Almajirai: Where PMB got it wrong

 

On January 16, 2019, at 9pm I tuned to the NTA to watch the network news. Watching the NTA news is a practice I developed over the past 30 years. Instead of the news, however, I was confronted with a programme called ‘The Candidates’ anchored by one Kadaria Ahmed, a fellow undergraduate in the late 1980s in Bayero University, Kano. The interviewees were the presidential candidate of the APC who doubles as the incumbent president and his running mate, Vice-President Yemi Osinbajo.

Like most Nigerians, I respect and love Muhammadu Buhari not only for his character but more for his integrity, frankness and the no-nonsense approach with which he handled Nigeria as a military leader. The poor Nigerians who continuously voted for Buhari since he joined politics many years ago actually expected that kind of approach when he got to the presidency. Most of them have since been disappointed. The reasons he has always given are understandable. The platforms are different. As a military leader he could dictate a statement and ask his legal aides to turn it into a law and it was done. That is not possible in democracy. In addition, age is not on his side. He promised not to contest any election after 2011 but came back to do it in 2015, obviously due to the many politicians prodding him to do so. Most of the elected officers under APC today couldn’t have made it if not for Buhari’s popularity. That if Buhari is subtracted from APC it would be reduced to AD or at best another PDP is also not in doubt. But this is not my topic of discussion today.

I was wrong to have celebrated that interview so early. I only realised that this weekend when I logged onto YouTube and watched the interview from the beginning. A particular question was asked by a young man on the problem of almajirai and the response of the president was enough to spoil his chances at the polls if the Nigerian voters were adequately enlightened. It is also enough to be used against PMB by his opponents if we had a serious issue-based democracy.

“Your Excellency, I believe this is a major challenge for us in the Northern part of this country. Now, I am sure many don’t believe that it is something we should continue to do. So what’s your opinion on that? I think that it is important if you can do something about it. This is because you are one of those who can make difficult decisions and it can be accepted in Nigeria,” said Usman Sulaiman Jahun, a lawyer from Jigawa state.

The president replied, “I think we have to look at the three tiers of government, the federal, the state and the local governments and the allocation of resources, revenue allocation formula, and so on, relative to the resources available to the country… So the question of almajiri makes up the basic education and are all local governments’ problem. So even if the centre has extra money it wouldn’t take it and build classrooms, equip them, employ qualified teachers from the federal revenue when it is the duty of the local government….”

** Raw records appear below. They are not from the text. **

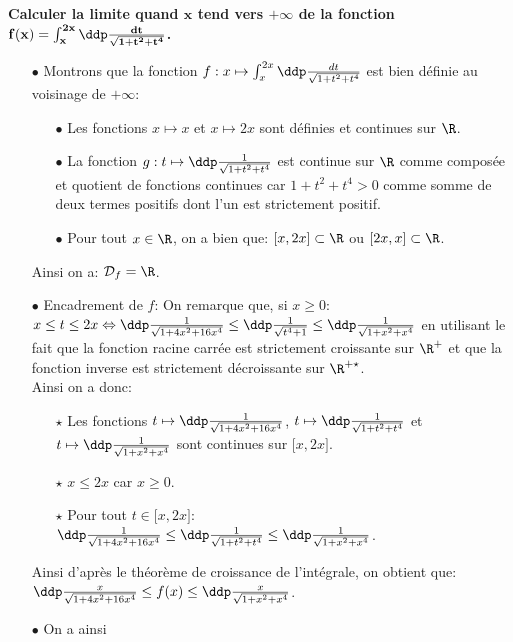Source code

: \documentclass[a4paper, 11pt,reqno]{article}
\begin{document}
\begin{correction}
	\noindent \textbf{Calculer la limite quand $\mathbf{x}$ tend vers $\mathbf{+\infty}$ de la fonction $\mathbf{f(x)=\int_x^{2x} \ddp\frac{dt}{\sqrt{1+t^2+t^4}}}$.}
	\begin{itemize}
		\item[$\bullet$] Montrons que la fonction $f: x\mapsto \int_x^{2x} \ddp\frac{dt}{\sqrt{1+t^2+t^4}}$ est bien d\'efinie au voisinage de $+\infty$:
		      \begin{itemize}
			      \item[$\bullet$] Les fonctions $x\mapsto x$ et $x\mapsto 2x$ sont d\'efinies et continues sur $\R$.
			      \item[$\bullet$] La fonction $g: t\mapsto \ddp\frac{1}{\sqrt{1+t^2+t^4}}$ est continue sur $\R$ comme compos\'ee et quotient de fonctions continues car $1+t^2+t^4>0$ comme somme de deux termes positifs dont l'un est strictement positif.
			      \item[$\bullet$] Pour tout $x\in\R$, on a bien que: $\lbrack x,2x\rbrack\subset \R$ ou $\lbrack 2x,x\rbrack\subset \R$.
		      \end{itemize}
		      Ainsi on a: $\mathcal{D}_f=\R$.
		\item[$\bullet$] Encadrement de $f$:
		      \noindent On remarque que, si $x\geq 0$: $x\leq t\leq 2x \Leftrightarrow \ddp\frac{1}{\sqrt{1+4x^2+16x^4}}\leq \ddp\frac{1}{\sqrt{t^4+1}}\leq \ddp\frac{1}{\sqrt{1+x^2+x^4}}$ en utilisant le fait que la fonction racine carr\'ee est strictement croissante sur $\R^+$ et que la fonction inverse est strictement d\'ecroissante sur $\R^{+\star}$. \\
		      \noindent Ainsi on a donc:
		      \begin{itemize}
			      \item[$\star$] Les fonctions $t\mapsto \ddp\frac{1}{\sqrt{1+4x^2+16x^4}}$, $t\mapsto \ddp\frac{1}{\sqrt{1+t^2+t^4}}$ et $t\mapsto \ddp\frac{1}{\sqrt{1+x^2+x^4}}$ sont continues sur $\lbrack x,2x\rbrack$.
			      \item[$\star$] $x\leq 2x$ car $x\geq 0$.
			      \item[$\star$] Pour tout $t\in\lbrack x,2x\rbrack$: $\ddp\frac{1}{\sqrt{1+4x^2+16x^4}}\leq \ddp\frac{1}{\sqrt{1+t^2+t^4}}\leq \ddp\frac{1}{\sqrt{1+x^2+x^4}}$.
		      \end{itemize}
		      Ainsi d'apr\`{e}s le th\'eor\`{e}me de croissance de l'int\'egrale, on obtient que: $\ddp\frac{x}{\sqrt{1+4x^2+16x^4}}\leq f(x)\leq \ddp\frac{x}{\sqrt{1+x^2+x^4}}$.
		\item[$\bullet$] On a ainsi

\end{itemize}
\end{correction}
\end{document}
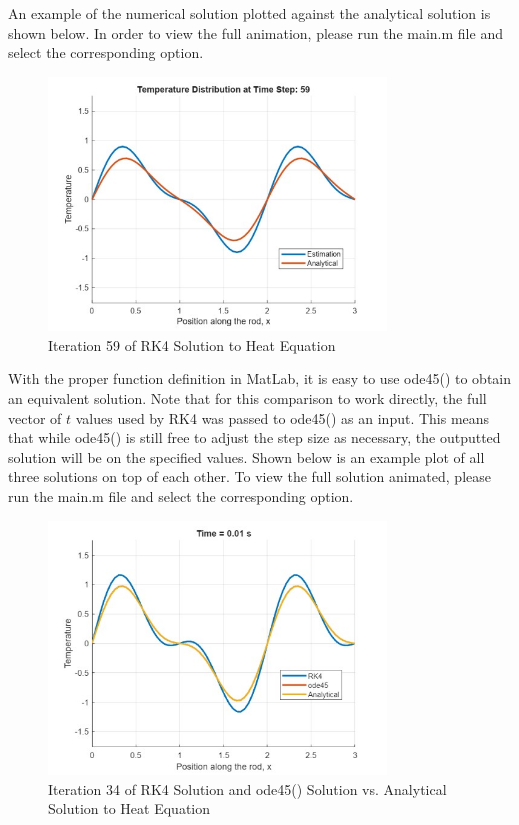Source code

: \documentclass{article}
\begin{document}
An example of the numerical solution plotted against the analytical solution is shown below. In order to view the full animation, please run the main.m file and select the corresponding option.
\begin{figure}[H]
    \centering
    \includegraphics[width=0.8\textwidth]{heat_example.jpg}
    \caption{Iteration 59 of RK4 Solution to Heat Equation}
\end{figure}
With the proper function definition in MatLab, it is easy to use ode45() to obtain an equivalent solution. Note that for this comparison to work directly, the full vector of $t$ values used by RK4 was passed to ode45() as an input. This means that while ode45() is still free to adjust the step size as necessary, the outputted solution will be on the specified values. Shown below is an example plot of all three solutions on top of each other. To view the full solution animated, please run the main.m file and select the corresponding option.
\begin{figure}[H]
    \centering
    \includegraphics[width=0.8\textwidth]{heat_all_example.jpg}
    \caption{Iteration 34 of RK4 Solution and ode45() Solution vs. Analytical Solution to Heat Equation}
\end{figure}
\end{document}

First, the issue of child begging is a national crisis involving millions of underaged children across the majority of the 36 states of Nigeria. I do not know of any country in the world with a crisis of such magnitude. It is thus an issue that must be addressed at the centre by the federal government. That the president would reduce it to the question of building classrooms by local governments and get applauded by an audience comprising ministers and party faithful smacks of our level of irresponsibility as a nation.

But why is the president avoiding this responsibility? Is it because the children involved are mainly Muslim children and he does not want to be accused of Islamising Nigeria? Let me remind the president that currently, federal allocation is used to run the National Hajj Commission and the Nigeria Christian Pilgrim Commission even though there are Nigerians who do not belong to either of the two main religions. Federal allocation is also used to pay salaries of religious teachers in federal government colleges and run religious studies departments in our tertiary institutions. In all these cases, no one has accused the government of religionising the country. Why then would a popular government like that of President Buhari be shy to formulate a policy that will remove millions of Nigerian children off the street for fear of being accused of Islamising the country? Is the president expecting each local government to devise its policy on Qur’anic schools? I do not expect that kind of thinking from a person of the calibre of PMB.

 The president may wish to note that his predecessor built schools for the almajirai in which both Qur’anic and western education are taught and no one accused the devout Christian of Islamising Nigeria. And the Jonathan initiative was in order unless the Buhari government is saying that Qur’anic education is not a form of education.

I would like to remind Mr. President that Nigerians voted for a bold and courageous person who rose through the ranks to the highest level of his calling as a soldier. We never voted for a timid person who is afraid of confronting national issues regardless of whose ox is gored.

 Professor Jibia writes from Department of Mechatronics Engineering, Bayero University, Kano.